● **GIVEN TEXT**:

Best KDE development tools... help... Borland Kylix?

David Joham djoham at criadvantage.com
Fri May 25 23:21:52 BST 2001


Actually, I considered it, but left it out deliberately. Glade is a UI
builder, but it is not really an IDE. For the record, Glade is more feature
rich GUI building than QT Designer is. QT 3 should change that though.

David

-----Original Message-----
From: Girard Henri [mailto:henrigirard at yahoo.fr]
Sent: Friday, May 25, 2001 4:15 PM
To: kdevelop at kdevelop.org
Subject: RE: Best KDE development tools... help... Borland Kylix?


you forget glade :) lol
Henri
--- David Joham <djoham at criadvantage.com> a écrit : > 
> Luzi,
> 
> I have to correct a couple of your statements in
> defense of Borland...
> 
> Kylix does not run under WINE. They used some of
> WineLib to help port their
> packages. However, it is a native executable. There
> is no emulation
> involved.
> 
> Kylix used to be expensive, but Borland just
> yesterday I believe cut the
> price of the desktop version to $199 US. You can
> purchase it at
>
http://shop.borland.com/Product/0,1057,3-15-CQ100479,00.html.
> I'm ordering
> my copy tonight.
> 
> Ian, here's my two cents worth.
> 
> The choice of development platforms depends on what
> you're trying to do with
> them. At the moment, here's how I see the major
> players in the market
> 
> Free tools:
> 
> KDevelop - nice tool, but it's not fully baked yet.
> Missing code complete
> and a full GUI builder. 3.0 should really rock but
> is still a ways away. C++
> is the primary focus, but others will be added in
> the future. Allows for the
> development of KDE specific widgets and what not.
> There is no commercial
> support that I am aware of for KDevelop.
> 
> KDE Studio - This is maintained and commercially
> supported by The Kompany.
> It too is missing a full GUI builder (it uses the
> same one as KDevelop) but
> it does have code complete. To me, the interface is
> not as intuitive as
> KDevelop, but others like it better so its really a
> matter of preference.

● **INFORMATION SUPPLIED**:
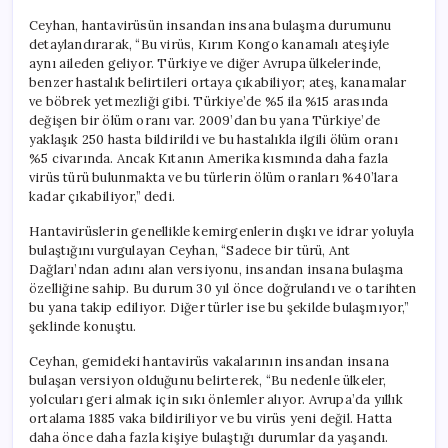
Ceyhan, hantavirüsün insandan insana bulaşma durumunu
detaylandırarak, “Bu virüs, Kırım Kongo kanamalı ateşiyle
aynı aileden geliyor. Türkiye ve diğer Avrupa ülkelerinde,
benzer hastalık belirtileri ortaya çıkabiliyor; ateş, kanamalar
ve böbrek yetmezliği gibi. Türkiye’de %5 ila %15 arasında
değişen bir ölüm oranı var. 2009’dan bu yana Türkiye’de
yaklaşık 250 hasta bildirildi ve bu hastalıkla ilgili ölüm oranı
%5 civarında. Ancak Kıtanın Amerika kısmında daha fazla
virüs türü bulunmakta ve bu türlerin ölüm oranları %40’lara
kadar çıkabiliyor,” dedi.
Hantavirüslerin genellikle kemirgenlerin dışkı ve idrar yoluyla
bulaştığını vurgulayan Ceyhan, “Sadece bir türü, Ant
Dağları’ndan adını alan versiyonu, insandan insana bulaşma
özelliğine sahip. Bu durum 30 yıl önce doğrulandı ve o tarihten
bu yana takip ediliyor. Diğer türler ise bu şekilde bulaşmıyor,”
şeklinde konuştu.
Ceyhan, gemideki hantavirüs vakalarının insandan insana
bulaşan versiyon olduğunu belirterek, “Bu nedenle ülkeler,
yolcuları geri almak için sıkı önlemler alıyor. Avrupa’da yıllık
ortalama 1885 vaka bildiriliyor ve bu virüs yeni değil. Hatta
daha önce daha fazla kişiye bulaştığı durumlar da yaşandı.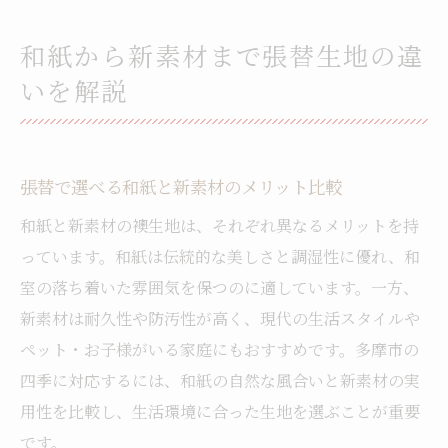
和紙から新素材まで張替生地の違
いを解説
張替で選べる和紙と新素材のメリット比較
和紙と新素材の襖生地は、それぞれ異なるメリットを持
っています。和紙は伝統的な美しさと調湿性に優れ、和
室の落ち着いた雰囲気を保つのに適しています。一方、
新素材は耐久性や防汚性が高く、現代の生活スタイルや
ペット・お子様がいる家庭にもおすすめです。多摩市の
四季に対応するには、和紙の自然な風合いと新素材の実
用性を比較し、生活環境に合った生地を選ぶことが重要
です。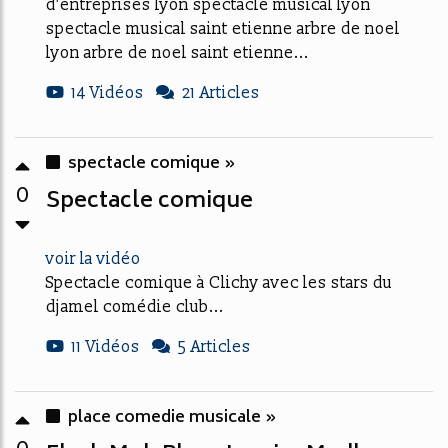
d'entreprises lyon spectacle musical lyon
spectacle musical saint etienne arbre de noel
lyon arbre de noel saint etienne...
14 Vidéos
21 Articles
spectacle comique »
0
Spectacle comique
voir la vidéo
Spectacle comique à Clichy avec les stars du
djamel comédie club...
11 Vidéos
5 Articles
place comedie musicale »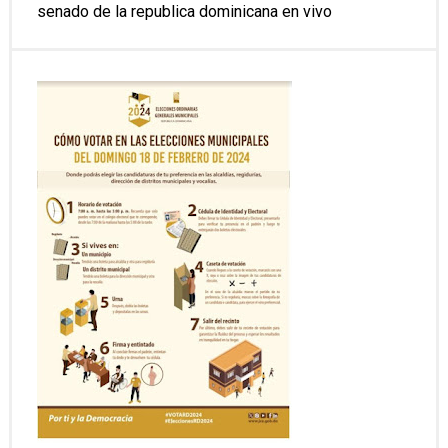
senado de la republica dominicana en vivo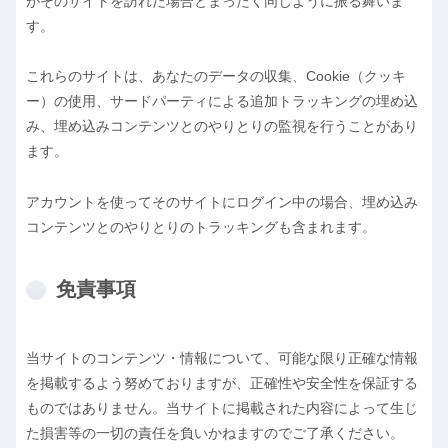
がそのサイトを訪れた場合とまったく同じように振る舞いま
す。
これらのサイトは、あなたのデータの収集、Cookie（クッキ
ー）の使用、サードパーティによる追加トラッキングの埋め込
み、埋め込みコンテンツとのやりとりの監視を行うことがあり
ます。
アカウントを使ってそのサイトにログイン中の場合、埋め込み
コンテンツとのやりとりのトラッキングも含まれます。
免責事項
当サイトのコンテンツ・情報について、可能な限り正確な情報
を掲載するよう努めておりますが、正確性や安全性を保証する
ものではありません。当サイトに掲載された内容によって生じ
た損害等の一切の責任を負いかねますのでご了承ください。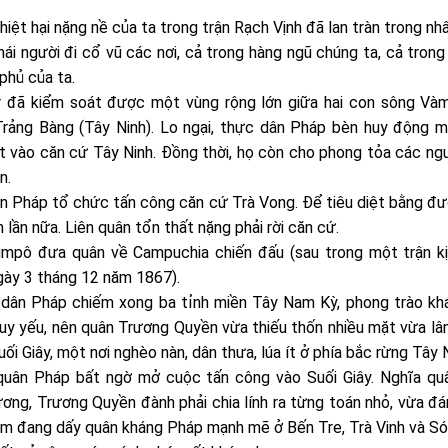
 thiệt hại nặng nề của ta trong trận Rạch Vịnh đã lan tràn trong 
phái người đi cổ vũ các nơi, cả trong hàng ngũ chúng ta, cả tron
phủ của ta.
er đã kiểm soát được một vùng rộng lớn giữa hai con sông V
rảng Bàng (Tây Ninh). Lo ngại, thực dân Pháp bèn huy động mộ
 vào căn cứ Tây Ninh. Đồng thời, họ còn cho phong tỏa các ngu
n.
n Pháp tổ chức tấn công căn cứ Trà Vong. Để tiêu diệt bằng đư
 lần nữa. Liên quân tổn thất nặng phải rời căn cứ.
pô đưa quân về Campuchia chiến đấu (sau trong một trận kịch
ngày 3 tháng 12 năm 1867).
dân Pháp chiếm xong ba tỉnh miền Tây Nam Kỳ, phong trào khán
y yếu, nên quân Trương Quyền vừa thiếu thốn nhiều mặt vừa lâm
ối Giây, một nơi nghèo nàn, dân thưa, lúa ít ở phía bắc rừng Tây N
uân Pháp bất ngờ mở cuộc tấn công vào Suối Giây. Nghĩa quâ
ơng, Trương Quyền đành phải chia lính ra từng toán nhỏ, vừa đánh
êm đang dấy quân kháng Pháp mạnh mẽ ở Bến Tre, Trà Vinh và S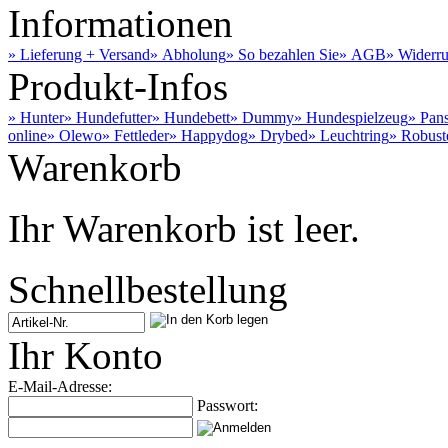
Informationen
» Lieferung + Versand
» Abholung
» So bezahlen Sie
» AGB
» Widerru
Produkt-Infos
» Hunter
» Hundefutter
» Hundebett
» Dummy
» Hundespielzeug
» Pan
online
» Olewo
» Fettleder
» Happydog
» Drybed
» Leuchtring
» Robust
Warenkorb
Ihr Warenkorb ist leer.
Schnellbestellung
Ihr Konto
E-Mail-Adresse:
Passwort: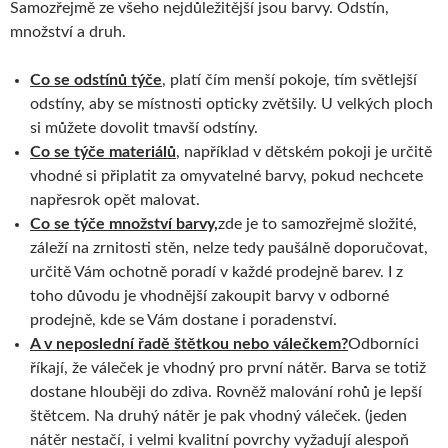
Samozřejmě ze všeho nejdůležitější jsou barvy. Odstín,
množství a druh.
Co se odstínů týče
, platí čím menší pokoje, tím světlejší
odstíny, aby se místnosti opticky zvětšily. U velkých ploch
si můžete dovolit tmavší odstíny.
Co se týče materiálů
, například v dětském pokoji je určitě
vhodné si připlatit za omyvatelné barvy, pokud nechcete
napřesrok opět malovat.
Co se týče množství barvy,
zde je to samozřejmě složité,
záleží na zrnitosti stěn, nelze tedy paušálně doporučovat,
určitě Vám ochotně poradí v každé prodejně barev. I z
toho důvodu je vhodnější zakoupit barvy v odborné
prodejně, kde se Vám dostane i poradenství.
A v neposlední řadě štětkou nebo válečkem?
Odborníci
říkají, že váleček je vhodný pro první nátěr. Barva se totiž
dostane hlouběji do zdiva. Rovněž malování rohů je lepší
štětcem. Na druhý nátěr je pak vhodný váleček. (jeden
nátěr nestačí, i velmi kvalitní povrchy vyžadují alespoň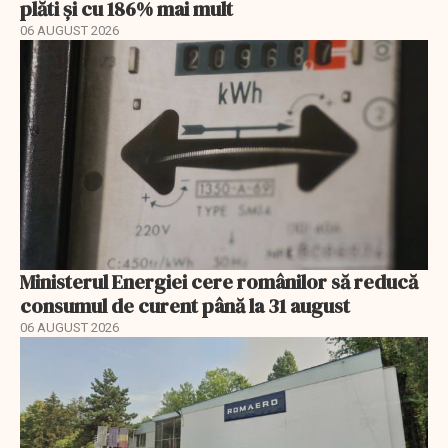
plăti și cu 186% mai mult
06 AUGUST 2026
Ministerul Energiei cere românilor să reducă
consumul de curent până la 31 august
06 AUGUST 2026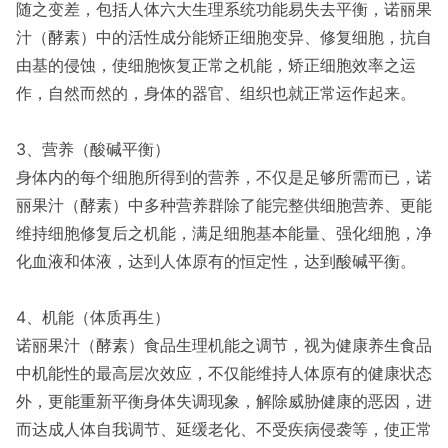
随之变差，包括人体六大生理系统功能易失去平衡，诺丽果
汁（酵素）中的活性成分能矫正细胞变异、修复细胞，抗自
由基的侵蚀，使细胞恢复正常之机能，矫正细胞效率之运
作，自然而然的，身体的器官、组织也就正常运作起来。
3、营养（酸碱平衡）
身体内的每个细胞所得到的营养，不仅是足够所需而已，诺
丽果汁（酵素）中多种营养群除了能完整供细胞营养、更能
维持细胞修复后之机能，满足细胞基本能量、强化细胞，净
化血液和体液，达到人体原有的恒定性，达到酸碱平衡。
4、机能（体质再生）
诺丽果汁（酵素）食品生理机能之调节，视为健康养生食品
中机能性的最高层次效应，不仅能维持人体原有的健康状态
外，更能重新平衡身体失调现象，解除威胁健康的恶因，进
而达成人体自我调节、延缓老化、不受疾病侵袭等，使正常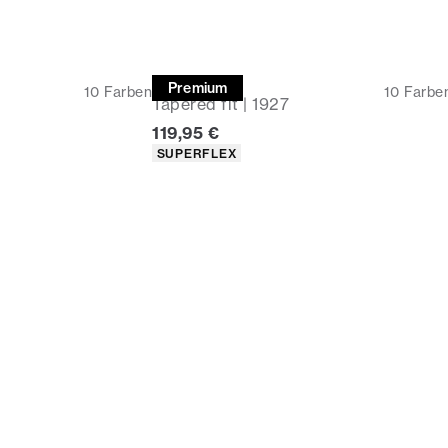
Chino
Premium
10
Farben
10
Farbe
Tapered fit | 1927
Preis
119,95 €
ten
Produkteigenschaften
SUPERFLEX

● **WHAT THE TASK ASKS**:
Answer these questions from the email:
1. What price did Borland set for the desktop version of Kylix?
2. Which two features is KDevelop said to be missing?
3. Who maintains and commercially supports KDE Studio?
You won't need the material for this.

● **REPLY**:
1. $199 US
2. Code complete and a full GUI builder
3. The Kompany